WORK ORDER -> Each entry below should be reproduced character for character.

EXCERPTED RECORDS ->
::::::
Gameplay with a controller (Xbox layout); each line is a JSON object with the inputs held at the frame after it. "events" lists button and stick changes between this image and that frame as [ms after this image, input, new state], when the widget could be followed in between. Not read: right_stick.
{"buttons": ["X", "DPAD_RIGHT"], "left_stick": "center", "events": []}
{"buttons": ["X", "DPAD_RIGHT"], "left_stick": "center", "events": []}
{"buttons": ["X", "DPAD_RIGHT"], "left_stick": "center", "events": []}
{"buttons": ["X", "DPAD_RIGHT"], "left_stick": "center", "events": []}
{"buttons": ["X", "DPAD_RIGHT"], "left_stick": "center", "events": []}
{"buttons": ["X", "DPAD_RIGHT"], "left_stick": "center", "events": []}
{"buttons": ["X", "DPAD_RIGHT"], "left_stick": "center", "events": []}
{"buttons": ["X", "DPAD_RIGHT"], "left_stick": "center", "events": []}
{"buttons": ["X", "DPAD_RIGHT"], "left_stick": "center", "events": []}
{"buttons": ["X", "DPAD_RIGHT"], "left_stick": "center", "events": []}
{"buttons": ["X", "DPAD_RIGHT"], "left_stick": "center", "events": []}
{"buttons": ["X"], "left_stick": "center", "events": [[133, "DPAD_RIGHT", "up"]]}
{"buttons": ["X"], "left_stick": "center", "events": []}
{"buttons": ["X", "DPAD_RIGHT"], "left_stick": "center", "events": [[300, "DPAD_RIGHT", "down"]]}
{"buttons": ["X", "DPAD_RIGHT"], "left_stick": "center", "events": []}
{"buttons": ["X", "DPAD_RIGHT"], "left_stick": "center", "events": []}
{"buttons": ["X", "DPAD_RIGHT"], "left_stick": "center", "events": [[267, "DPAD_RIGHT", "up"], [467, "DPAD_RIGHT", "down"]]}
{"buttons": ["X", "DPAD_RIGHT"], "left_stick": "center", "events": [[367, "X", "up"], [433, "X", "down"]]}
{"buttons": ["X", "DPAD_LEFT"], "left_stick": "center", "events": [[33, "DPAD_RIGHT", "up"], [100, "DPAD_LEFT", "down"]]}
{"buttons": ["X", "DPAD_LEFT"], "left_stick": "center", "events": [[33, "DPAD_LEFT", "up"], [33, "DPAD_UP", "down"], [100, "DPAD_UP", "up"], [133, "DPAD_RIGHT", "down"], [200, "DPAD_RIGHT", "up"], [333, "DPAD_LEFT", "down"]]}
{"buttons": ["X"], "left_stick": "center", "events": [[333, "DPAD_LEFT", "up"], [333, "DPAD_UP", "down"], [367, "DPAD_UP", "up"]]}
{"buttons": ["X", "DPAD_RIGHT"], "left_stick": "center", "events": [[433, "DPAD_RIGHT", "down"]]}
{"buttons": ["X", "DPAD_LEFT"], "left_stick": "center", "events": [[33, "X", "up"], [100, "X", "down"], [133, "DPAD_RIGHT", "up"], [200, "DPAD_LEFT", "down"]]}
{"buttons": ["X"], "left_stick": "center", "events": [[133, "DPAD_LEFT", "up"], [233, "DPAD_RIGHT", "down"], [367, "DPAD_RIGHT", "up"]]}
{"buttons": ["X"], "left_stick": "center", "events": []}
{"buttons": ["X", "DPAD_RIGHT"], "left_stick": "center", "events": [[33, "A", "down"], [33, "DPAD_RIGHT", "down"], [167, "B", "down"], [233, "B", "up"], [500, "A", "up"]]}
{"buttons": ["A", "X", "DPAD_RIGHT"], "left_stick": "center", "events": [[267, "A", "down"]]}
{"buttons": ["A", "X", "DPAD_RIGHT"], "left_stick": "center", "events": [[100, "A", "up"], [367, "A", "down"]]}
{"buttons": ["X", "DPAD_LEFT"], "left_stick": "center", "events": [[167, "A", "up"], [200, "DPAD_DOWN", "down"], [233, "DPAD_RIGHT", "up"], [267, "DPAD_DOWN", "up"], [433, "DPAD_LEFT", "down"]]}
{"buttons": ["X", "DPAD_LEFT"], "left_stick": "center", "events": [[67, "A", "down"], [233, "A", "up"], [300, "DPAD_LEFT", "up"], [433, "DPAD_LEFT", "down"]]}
::::::
TASK RESPONSE ->
Gameplay with a controller (Xbox layout); each line is a JSON object with the inputs held at the frame after it. "events" lists button and stick changes between this image and that frame as [ms after this image, input, new state], when the widget could be followed in between. Not read: right_stick.
{"buttons": ["X", "DPAD_RIGHT"], "left_stick": "center", "events": []}
{"buttons": ["X", "DPAD_RIGHT"], "left_stick": "center", "events": []}
{"buttons": ["X", "DPAD_RIGHT"], "left_stick": "center", "events": []}
{"buttons": ["X", "DPAD_RIGHT"], "left_stick": "center", "events": []}
{"buttons": ["X", "DPAD_RIGHT"], "left_stick": "center", "events": []}
{"buttons": ["X", "DPAD_RIGHT"], "left_stick": "center", "events": []}
{"buttons": ["X", "DPAD_RIGHT"], "left_stick": "center", "events": []}
{"buttons": ["X", "DPAD_RIGHT"], "left_stick": "center", "events": []}
{"buttons": ["X", "DPAD_RIGHT"], "left_stick": "center", "events": []}
{"buttons": ["X", "DPAD_RIGHT"], "left_stick": "center", "events": []}
{"buttons": ["X", "DPAD_RIGHT"], "left_stick": "center", "events": []}
{"buttons": ["X"], "left_stick": "center", "events": [[133, "DPAD_RIGHT", "up"]]}
{"buttons": ["X"], "left_stick": "center", "events": []}
{"buttons": ["X", "DPAD_RIGHT"], "left_stick": "center", "events": [[300, "DPAD_RIGHT", "down"]]}
{"buttons": ["X", "DPAD_RIGHT"], "left_stick": "center", "events": []}
{"buttons": ["X", "DPAD_RIGHT"], "left_stick": "center", "events": []}
{"buttons": ["X", "DPAD_RIGHT"], "left_stick": "center", "events": [[267, "DPAD_RIGHT", "up"], [467, "DPAD_RIGHT", "down"]]}
{"buttons": ["X", "DPAD_RIGHT"], "left_stick": "center", "events": [[367, "X", "up"], [433, "X", "down"]]}
{"buttons": ["X", "DPAD_LEFT"], "left_stick": "center", "events": [[33, "DPAD_RIGHT", "up"], [100, "DPAD_LEFT", "down"]]}
{"buttons": ["X", "DPAD_LEFT"], "left_stick": "center", "events": [[33, "DPAD_LEFT", "up"], [33, "DPAD_UP", "down"], [100, "DPAD_UP", "up"], [133, "DPAD_RIGHT", "down"], [200, "DPAD_RIGHT", "up"], [333, "DPAD_LEFT", "down"]]}
{"buttons": ["X"], "left_stick": "center", "events": [[333, "DPAD_LEFT", "up"], [333, "DPAD_UP", "down"], [367, "DPAD_UP", "up"]]}
{"buttons": ["X", "DPAD_RIGHT"], "left_stick": "center", "events": [[433, "DPAD_RIGHT", "down"]]}
{"buttons": ["X", "DPAD_LEFT"], "left_stick": "center", "events": [[33, "X", "up"], [100, "X", "down"], [133, "DPAD_RIGHT", "up"], [200, "DPAD_LEFT", "down"]]}
{"buttons": ["X"], "left_stick": "center", "events": [[133, "DPAD_LEFT", "up"], [233, "DPAD_RIGHT", "down"], [367, "DPAD_RIGHT", "up"]]}
{"buttons": ["X"], "left_stick": "center", "events": []}
{"buttons": ["X", "DPAD_RIGHT"], "left_stick": "center", "events": [[33, "A", "down"], [33, "DPAD_RIGHT", "down"], [167, "B", "down"], [233, "B", "up"], [500, "A", "up"]]}
{"buttons": ["A", "X", "DPAD_RIGHT"], "left_stick": "center", "events": [[267, "A", "down"]]}
{"buttons": ["A", "X", "DPAD_RIGHT"], "left_stick": "center", "events": [[100, "A", "up"], [367, "A", "down"]]}
{"buttons": ["X", "DPAD_LEFT"], "left_stick": "center", "events": [[167, "A", "up"], [200, "DPAD_DOWN", "down"], [233, "DPAD_RIGHT", "up"], [267, "DPAD_DOWN", "up"], [433, "DPAD_LEFT", "down"]]}
{"buttons": ["X", "DPAD_LEFT"], "left_stick": "center", "events": [[67, "A", "down"], [233, "A", "up"], [300, "DPAD_LEFT", "up"], [433, "DPAD_LEFT", "down"]]}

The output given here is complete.